Records from a collection
....................
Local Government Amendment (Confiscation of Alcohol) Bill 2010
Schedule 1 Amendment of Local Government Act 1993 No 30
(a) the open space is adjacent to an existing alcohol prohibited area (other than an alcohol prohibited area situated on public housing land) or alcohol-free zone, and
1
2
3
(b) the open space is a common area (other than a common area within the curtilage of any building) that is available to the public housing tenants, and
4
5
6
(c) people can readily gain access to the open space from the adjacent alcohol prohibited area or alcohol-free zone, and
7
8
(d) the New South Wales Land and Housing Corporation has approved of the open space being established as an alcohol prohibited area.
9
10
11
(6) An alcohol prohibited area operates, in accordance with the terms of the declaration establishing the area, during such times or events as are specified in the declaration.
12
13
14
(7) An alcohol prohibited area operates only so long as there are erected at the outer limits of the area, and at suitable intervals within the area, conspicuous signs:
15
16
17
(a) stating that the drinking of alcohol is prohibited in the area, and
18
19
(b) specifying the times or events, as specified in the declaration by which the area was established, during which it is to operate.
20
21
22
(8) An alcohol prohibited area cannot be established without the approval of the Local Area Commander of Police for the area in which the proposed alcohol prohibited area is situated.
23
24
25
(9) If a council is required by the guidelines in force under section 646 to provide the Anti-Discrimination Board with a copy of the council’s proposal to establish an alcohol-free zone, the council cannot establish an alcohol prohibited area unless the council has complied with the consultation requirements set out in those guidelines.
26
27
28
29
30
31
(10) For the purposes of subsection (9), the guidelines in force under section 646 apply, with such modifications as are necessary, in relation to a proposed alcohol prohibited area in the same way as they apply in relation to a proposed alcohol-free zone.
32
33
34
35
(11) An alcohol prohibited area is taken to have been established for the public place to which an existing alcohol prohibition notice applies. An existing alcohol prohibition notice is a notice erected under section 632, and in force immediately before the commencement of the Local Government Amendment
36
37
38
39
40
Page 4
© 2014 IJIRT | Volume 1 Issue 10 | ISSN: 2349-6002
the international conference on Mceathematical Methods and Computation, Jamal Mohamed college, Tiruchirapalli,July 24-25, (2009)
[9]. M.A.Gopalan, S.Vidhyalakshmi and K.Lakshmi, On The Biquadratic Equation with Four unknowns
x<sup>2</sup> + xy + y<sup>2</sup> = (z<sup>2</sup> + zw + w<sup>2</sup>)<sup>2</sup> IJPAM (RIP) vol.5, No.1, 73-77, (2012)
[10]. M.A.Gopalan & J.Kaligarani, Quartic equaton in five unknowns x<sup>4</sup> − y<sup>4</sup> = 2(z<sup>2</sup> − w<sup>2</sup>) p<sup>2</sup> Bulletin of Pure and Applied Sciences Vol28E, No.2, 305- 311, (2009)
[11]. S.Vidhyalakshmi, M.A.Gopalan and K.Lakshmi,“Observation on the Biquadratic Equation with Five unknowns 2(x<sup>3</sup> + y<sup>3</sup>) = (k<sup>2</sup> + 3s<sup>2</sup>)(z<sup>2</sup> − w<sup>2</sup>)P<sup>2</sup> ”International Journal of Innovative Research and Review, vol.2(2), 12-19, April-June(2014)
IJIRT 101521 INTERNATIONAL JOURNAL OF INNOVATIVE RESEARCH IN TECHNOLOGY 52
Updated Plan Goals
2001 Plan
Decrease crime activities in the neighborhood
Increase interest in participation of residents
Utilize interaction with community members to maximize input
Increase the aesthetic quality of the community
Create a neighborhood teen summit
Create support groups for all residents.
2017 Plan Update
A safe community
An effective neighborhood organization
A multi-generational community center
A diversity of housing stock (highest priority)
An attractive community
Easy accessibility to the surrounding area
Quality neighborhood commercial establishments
....................
_Work request_: All that is needed is the line containing "Increase the aesthetic" and each line after it to the end of the data above, set down exactly.

_Written reply_:
Increase the aesthetic quality of the community
Create a neighborhood teen summit
Create support groups for all residents.
2017 Plan Update
A safe community
An effective neighborhood organization
A multi-generational community center
A diversity of housing stock (highest priority)
An attractive community
Easy accessibility to the surrounding area
Quality neighborhood commercial establishments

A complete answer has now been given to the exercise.